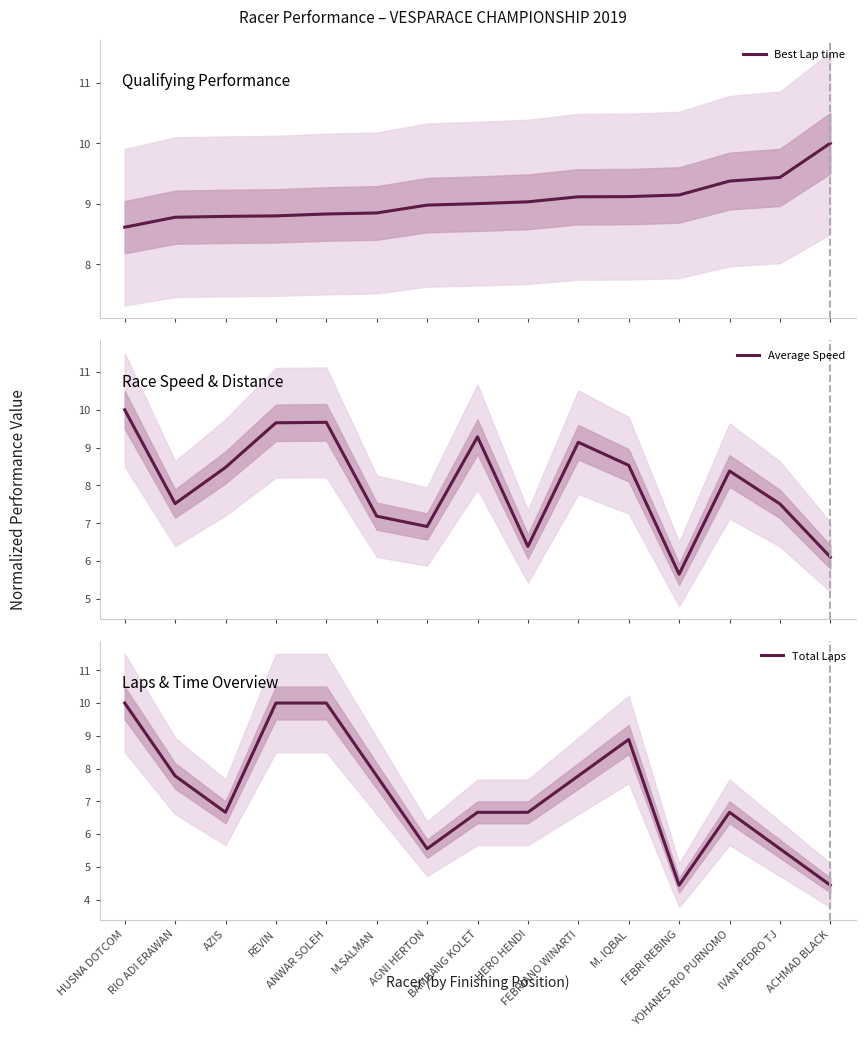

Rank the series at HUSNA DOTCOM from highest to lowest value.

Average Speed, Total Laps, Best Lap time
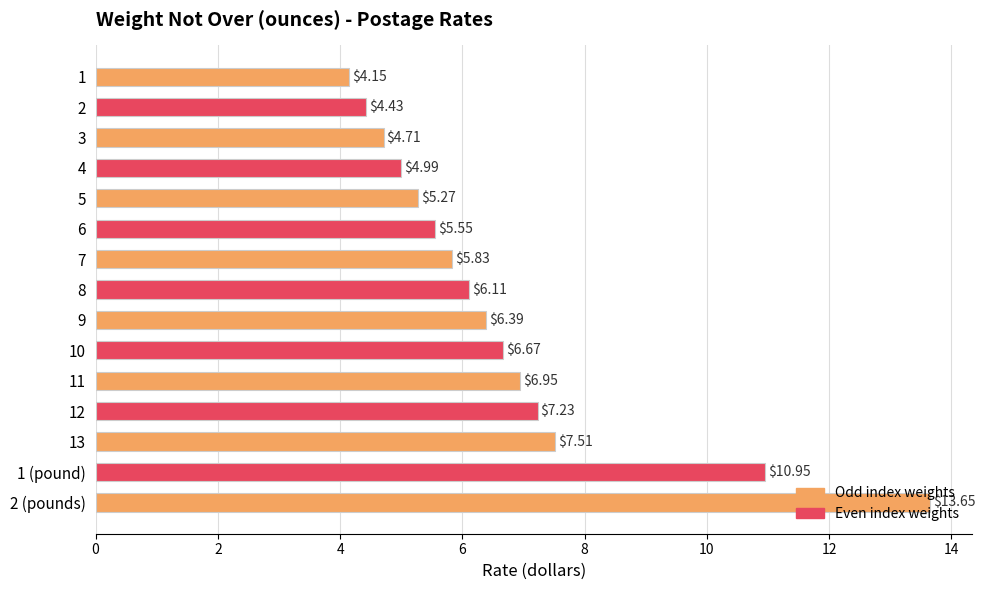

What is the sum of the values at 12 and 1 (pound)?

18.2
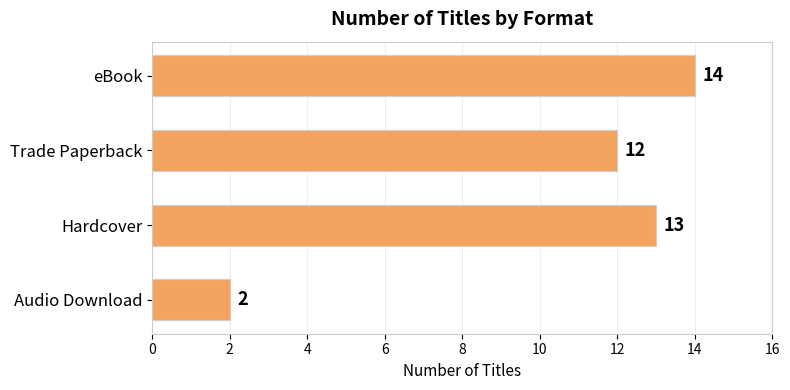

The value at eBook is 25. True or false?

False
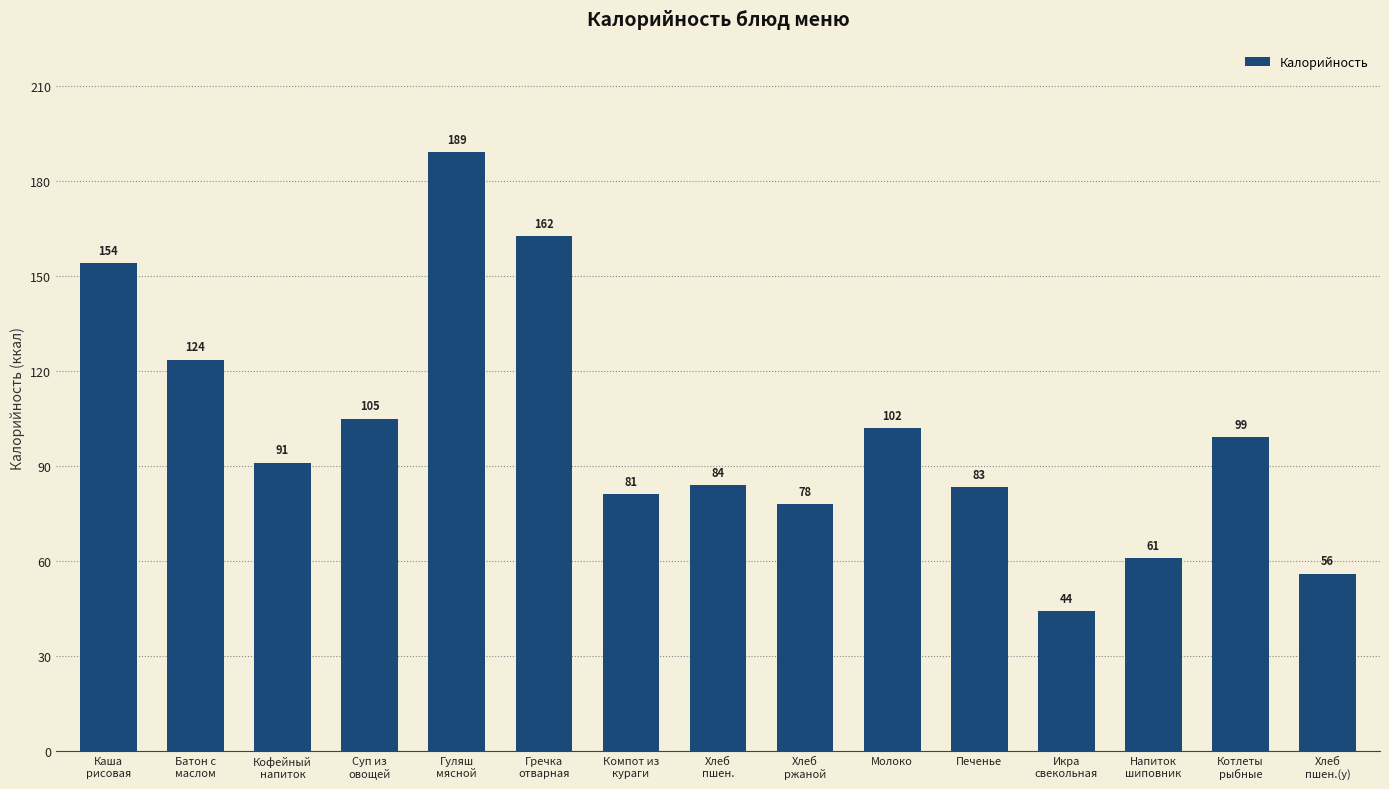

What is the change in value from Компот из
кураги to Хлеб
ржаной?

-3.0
--
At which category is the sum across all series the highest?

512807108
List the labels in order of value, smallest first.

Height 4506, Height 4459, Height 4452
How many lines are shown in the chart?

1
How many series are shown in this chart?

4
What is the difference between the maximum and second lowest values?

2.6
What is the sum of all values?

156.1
* * *
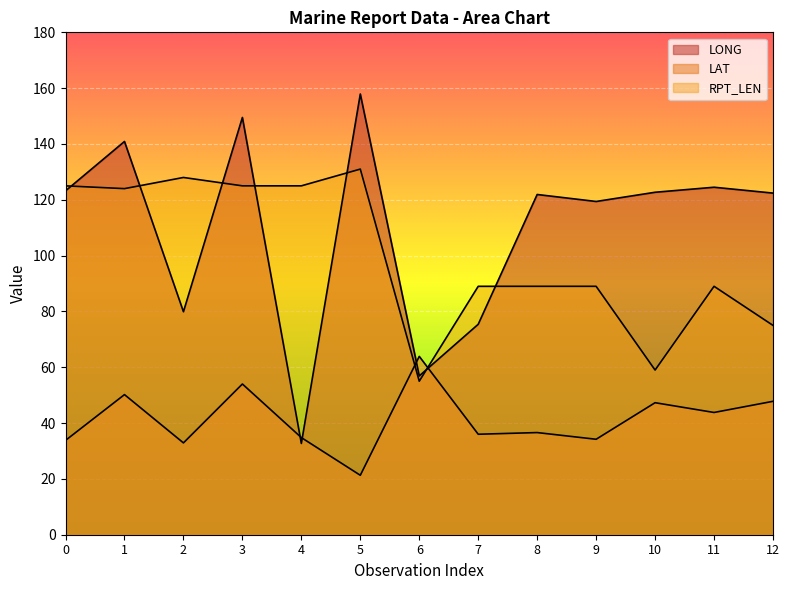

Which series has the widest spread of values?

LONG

▶ Work instruction: State how many lines in the records above contain the word "values", and give only the number.

▶ Solution to the exercise: 4